My alarm goes off, it’s 9:00 am and I have work in 30 minutes. If I spend 10 minutes getting ready, I’ll be left with 20 minutes to transit but that’s relying on a notoriously inconsistent public transit system so I guess Uber is my only option now.
The amount of times I’ve been put in this situation is quite appalling, to be honest, but the truth is that in my situation the convenience by far outweighed the costs. Let’s take a step back for a second. I just ordered a random person on the street, in his own personal vehicle, to drive me to work, all in under a minute using a mobile app on my phone. I really paid to get into this strangers car? Whats going on here?
Well, let me tell you it’s that magical sharing economy.
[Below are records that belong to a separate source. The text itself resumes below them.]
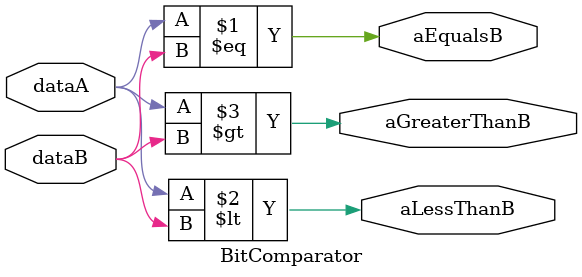
<source format=v>
/******************************************************************************
 ** Logisim-evolution goes FPGA automatic generated Verilog code             **
 ** https://github.com/logisim-evolution/                                    **
 **                                                                          **
 ** Component : BitComparator                                                **
 **                                                                          **
 *****************************************************************************/

module BitComparator( aEqualsB,
                      aGreaterThanB,
                      aLessThanB,
                      dataA,
                      dataB );

   /*******************************************************************************
   ** Here all module parameters are defined with a dummy value                  **
   *******************************************************************************/
   parameter twosComplement = 1;

   /*******************************************************************************
   ** The inputs are defined here                                                **
   *******************************************************************************/
   input dataA;
   input dataB;

   /*******************************************************************************
   ** The outputs are defined here                                               **
   *******************************************************************************/
   output aEqualsB;
   output aGreaterThanB;
   output aLessThanB;

   /*******************************************************************************
   ** The module functionality is described here                                 **
   *******************************************************************************/
   assign aEqualsB      = (dataA == dataB);
   assign aLessThanB    = (dataA < dataB);
   assign aGreaterThanB = (dataA > dataB);

endmodule

</source>
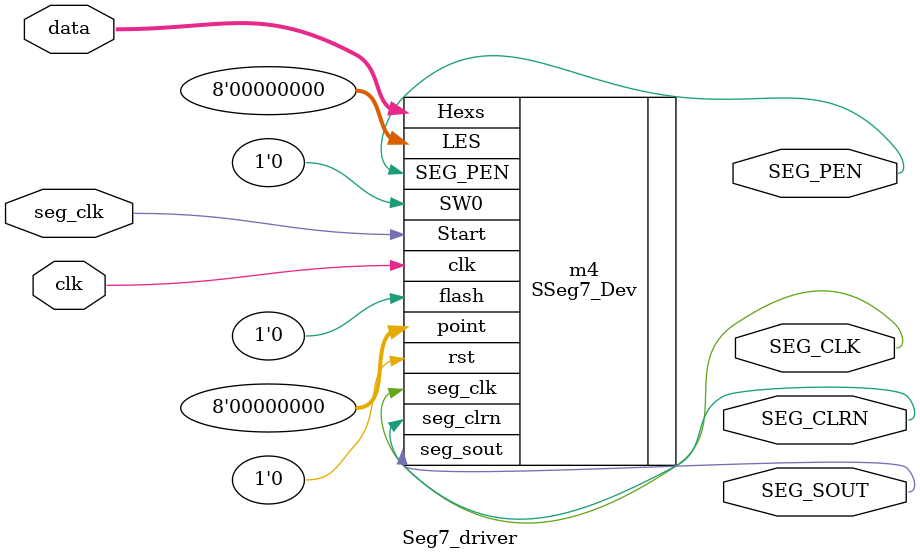
<source format=v>
`timescale 1ns / 1ps

module Seg7_driver(
    input wire clk,
    input wire seg_clk,
    input wire [31:0] data,
    output wire SEG_CLK,
    output wire SEG_SOUT,
    output wire SEG_PEN,
    output wire SEG_CLRN
    );
    
    SSeg7_Dev m4(.clk(clk), .rst(1'b0), .Start(seg_clk),
                 .SW0(1'b0), .flash(1'b0), .Hexs(data), .point(8'h00), .LES(8'h00), 
                 .seg_clk(SEG_CLK), .seg_sout(SEG_SOUT), .SEG_PEN(SEG_PEN), .seg_clrn(SEG_CLRN));

endmodule

</source>
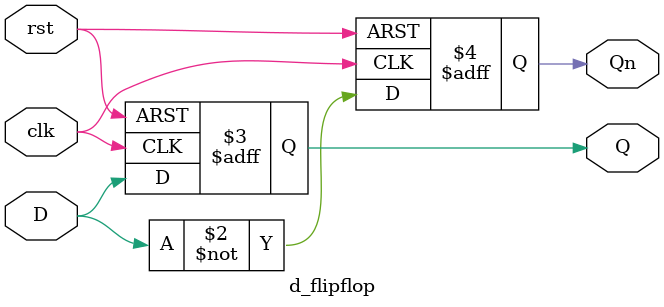
<source format=v>
module d_flipflop (
    input D,        // Input D
    input clk,      // Clock input
    input rst,      // Asynchronous Reset
    output reg Q,   // Output Q
    output reg Qn   // Output Qn (Q not)
);
    always @(posedge clk or posedge rst) begin
        if (rst) begin
            Q <= 0;
            Qn <= 1;
        end else begin
            Q <= D;
            Qn <= ~D;
        end
    end
endmodule

</source>
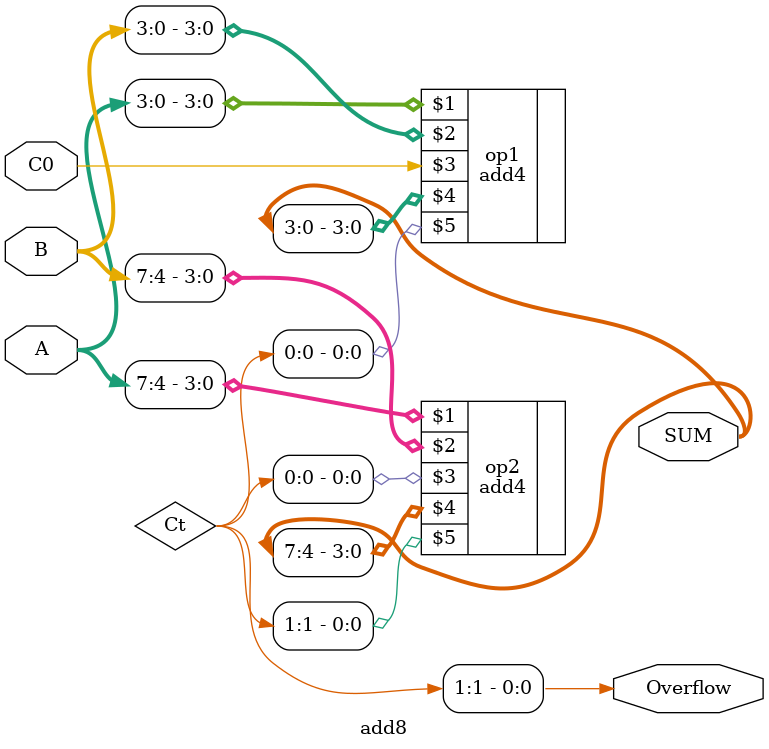
<source format=v>
`timescale 1ns / 1ps
module add8(
    input [7:0]A,
    input [7:0]B,
    input C0,
    output [7:0]SUM,
    output Overflow
    );
	 wire[1:0]Ct;
	 add4 op1(A[3:0], B[3:0], C0, SUM[3:0], Ct[0]);
	 add4 op2(A[7:4], B[7:4], Ct[0], SUM[7:4], Ct[1]);
	 assign Overflow = Ct[1];

endmodule

</source>
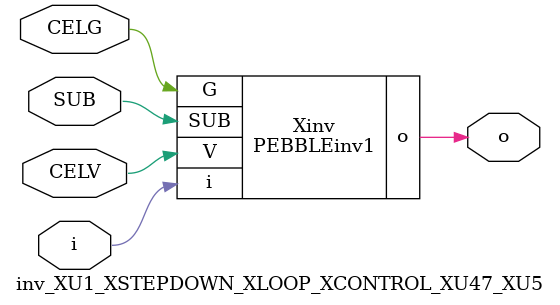
<source format=v>



module PEBBLEinv1 ( o, G, SUB, V, i );

  input V;
  input i;
  input G;
  output o;
  input SUB;
endmodule

//Celera Confidential Do Not Copy inv_XU1_XSTEPDOWN_XLOOP_XCONTROL_XU47_XU5
//Celera Confidential Symbol Generator
//5V Inverter
module inv_XU1_XSTEPDOWN_XLOOP_XCONTROL_XU47_XU5 (CELV,CELG,i,o,SUB);
input CELV;
input CELG;
input i;
input SUB;
output o;

//Celera Confidential Do Not Copy inv
PEBBLEinv1 Xinv(
.V (CELV),
.i (i),
.o (o),
.SUB (SUB),
.G (CELG)
);
//,diesize,PEBBLEinv1

//Celera Confidential Do Not Copy Module End
//Celera Schematic Generator
endmodule

</source>
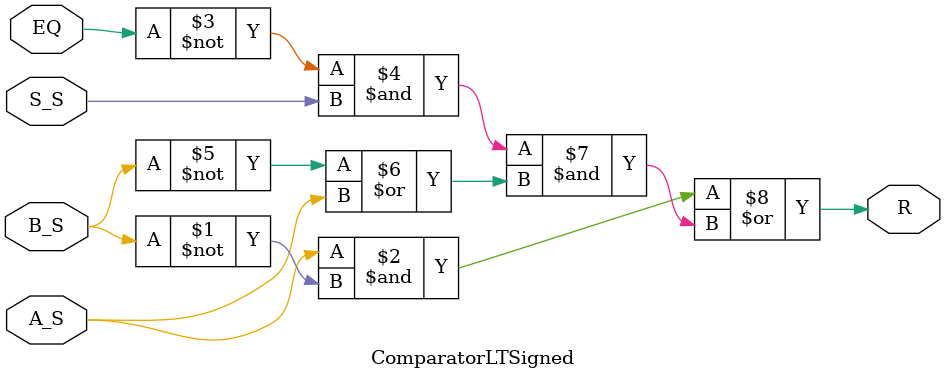
<source format=v>
/* 
Modulo para realização de comparação entre dois números
unsignesignedd A e B, devoldendo R = 1, caso A < B,
dados os bits de sinal de A e B e da subtração,
além do sinal de Igualdade
 */
module ComparatorLTSigned (
  input wire A_S, B_S, S_S, EQ, // entradas de sinal e igualdade
  output wire R // Saída
);

  assign R = (A_S & ~B_S) | (~EQ & S_S) & (~B_S | A_S); // Expressão lógica derivada de tabela verdade
  
endmodule
</source>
The Sharing Economy is basically an economic model in which individuals make money from underused assets. A prime example of this being car sharing (95% of a cars lifetime goes unused, why not maximize the time spent with the asset?)
This socio-economic system has changed the way people interact, do business and use their resources. While on the other hand many also say that its dented traditional businesses and have made them
Use, Reuse, and Re-purpose
There are many people in the world who own more than just one car, property and gadget (Heck, even a pair of expensive shoes) that are not used commonly. The sharing economy allows private owners to offer their possessions to others for a fee, and this really is shown in practically every market. From the most popular ride-sharing service (Uber) to being able to rent luxury sneakers (LSWOP) there really is no idea of the limits people will go to produce income with their additional assets.
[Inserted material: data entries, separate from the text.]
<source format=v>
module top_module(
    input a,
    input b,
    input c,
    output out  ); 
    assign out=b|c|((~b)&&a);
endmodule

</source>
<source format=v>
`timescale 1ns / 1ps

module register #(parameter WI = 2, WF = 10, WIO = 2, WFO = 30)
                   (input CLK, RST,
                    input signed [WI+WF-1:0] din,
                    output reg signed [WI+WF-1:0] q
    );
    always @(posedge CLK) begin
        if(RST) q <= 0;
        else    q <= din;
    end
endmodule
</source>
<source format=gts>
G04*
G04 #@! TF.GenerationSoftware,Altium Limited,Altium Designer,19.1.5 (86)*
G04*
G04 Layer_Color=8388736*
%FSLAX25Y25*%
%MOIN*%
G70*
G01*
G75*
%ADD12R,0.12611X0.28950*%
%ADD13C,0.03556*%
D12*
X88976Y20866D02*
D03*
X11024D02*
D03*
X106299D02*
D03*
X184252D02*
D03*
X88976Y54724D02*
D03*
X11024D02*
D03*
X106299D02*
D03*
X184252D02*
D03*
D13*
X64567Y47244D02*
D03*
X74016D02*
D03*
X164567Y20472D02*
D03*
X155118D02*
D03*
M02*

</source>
Although many have quit their day jobs because the benefit of working their own hours (and being their own boss) showed to be more valuable than a secured income, many have also found employment through these services. More online / at home jobs and more platforms to sell (Etsy, Amazon, eBay) have allowed these workers to have sources of income that they may be able to live off of.
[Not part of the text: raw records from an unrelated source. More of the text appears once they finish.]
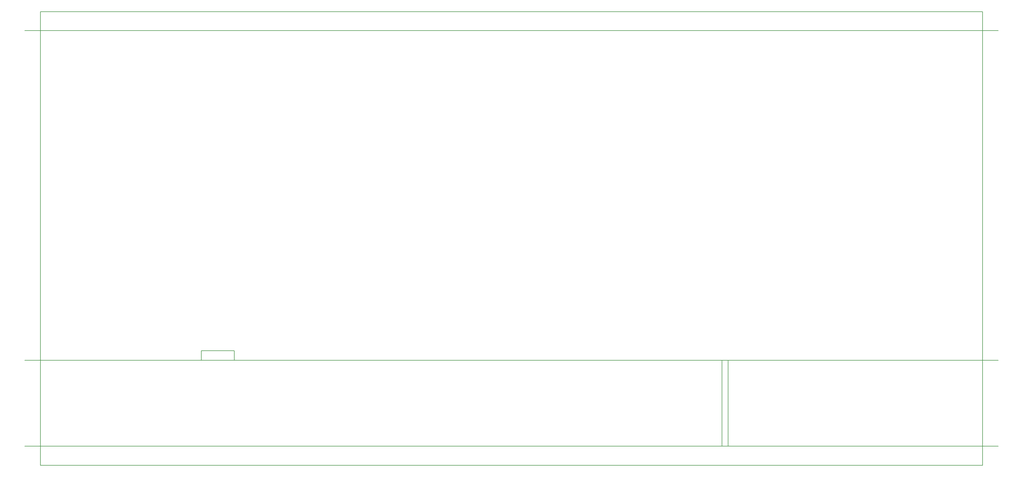
<source format=gm1>
G04 #@! TF.FileFunction,Profile,NP*
%FSLAX46Y46*%
G04 Gerber Fmt 4.6, Leading zero omitted, Abs format (unit mm)*
G04 Created by KiCad (PCBNEW 4.0.2-stable) date 2019-10-29 5:42:38 PM*
%MOMM*%
G01*
G04 APERTURE LIST*
%ADD10C,0.100000*%
%ADD11C,0.150000*%
%ADD12C,0.200000*%
G04 APERTURE END LIST*
D10*
D11*
X285000000Y-156000000D02*
X287000000Y-156000000D01*
X287000000Y-183350000D02*
X287000000Y-156000000D01*
X285000000Y-183350000D02*
X287000000Y-183350000D01*
X119250000Y-156000000D02*
X129750000Y-156000000D01*
D12*
X373000000Y-156000000D02*
X63000000Y-156000000D01*
D11*
X68000000Y-189500000D02*
X368000000Y-189500000D01*
X68000000Y-45000000D02*
X368000000Y-45000000D01*
X63000000Y-51000000D02*
X373000004Y-51000000D01*
X68000000Y-189500000D02*
X68000000Y-45000000D01*
X368000000Y-45000000D02*
X368000000Y-189500000D01*
X373000000Y-183350000D02*
X62999996Y-183350000D01*
X129750000Y-153000000D02*
X129750000Y-156000000D01*
X119250000Y-153000000D02*
X129750000Y-153000000D01*
X119250000Y-156000000D02*
X119250000Y-153000000D01*
X285000000Y-156000000D02*
X285000000Y-183350000D01*
M02*

</source>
This economic structure has a grey area when it comes to government regulation and that serves as an incentive for business to enter. (can, however, make more competitive markets) The hotel industry is heavily regulated by businesses; they need accessible fire escapes, they need to have disability accommodations need to meet health and safety regulations ETC. Airbnb has nothing like that and it really does allow the alternative to be cheaper at times because of it.
The same goes in the taxi industry. To be a taxi driver in NYC, you need to have a medallion. And what if I told you these medallions once sold for over 1 million dollars? (The most recent selling posts had them for around 200k) for While some drivers actually own their medallions, others are owned by different taxi companies. People actually have to take out HUGE loans to be allowed to supply A SERVICE.
This is one of the strongest reasons why the sharing economy is so successful and relevant. Through its nature (deregulation) its gotten rid of one of the primary barriers to entry, along with general start-up costs.
Loss in government revenue
A set back in this economy that many critics say are the potential losses in tax revenue for the government. Many people who do business over the internet (such as writing, coding, artwork, commission based services) provide their services internationally. This results in not everyone paying taxes on their earnings online.
Frauds and Scams
The amount of news articles my parents have shown me about people posting fake Airbnbs to take money from unsuspecting vacationers is depressing. The nature of an online business means it’s going to be hard to regulate. Don’t even get me started on how difficult it is to track people and prevent them from using a service. (IP changes, proxies, ETC.)
There’s no chance in hell the business would spend time and money to check each and every single listing to insure that they’re all nonfraudulent. (They have more than 4 million listings on their website! that’s more than the top five hotel brands combined.)
Its just a new form of capitalism
Critics and analysts say that “Sharing Economy” is not a good name for what it implies but rather “Access Economy” because it provides a path for people to access services and products they need and its the capitalists and players who benefit the most, not the individual who actually offers their services through these websites.
Personally, the sharing economy seems analogous to the Californian Gold Rush. It was the people supplying the tools not the people searching for gold who made money. In this case, its venture capitalists and engineers providing the tools.
Thankfully I’m able to say I’m not searching for gold at this time! I feel more like the town that benefited from all the business that came in and helped to bring the economy up in the area. There is a wide variety of services available to me at the click of a button, and honestly, that’s what I love. I can order food to my doorstep, or get a ride to school all in the same app. Personally the benefits outweigh the cons!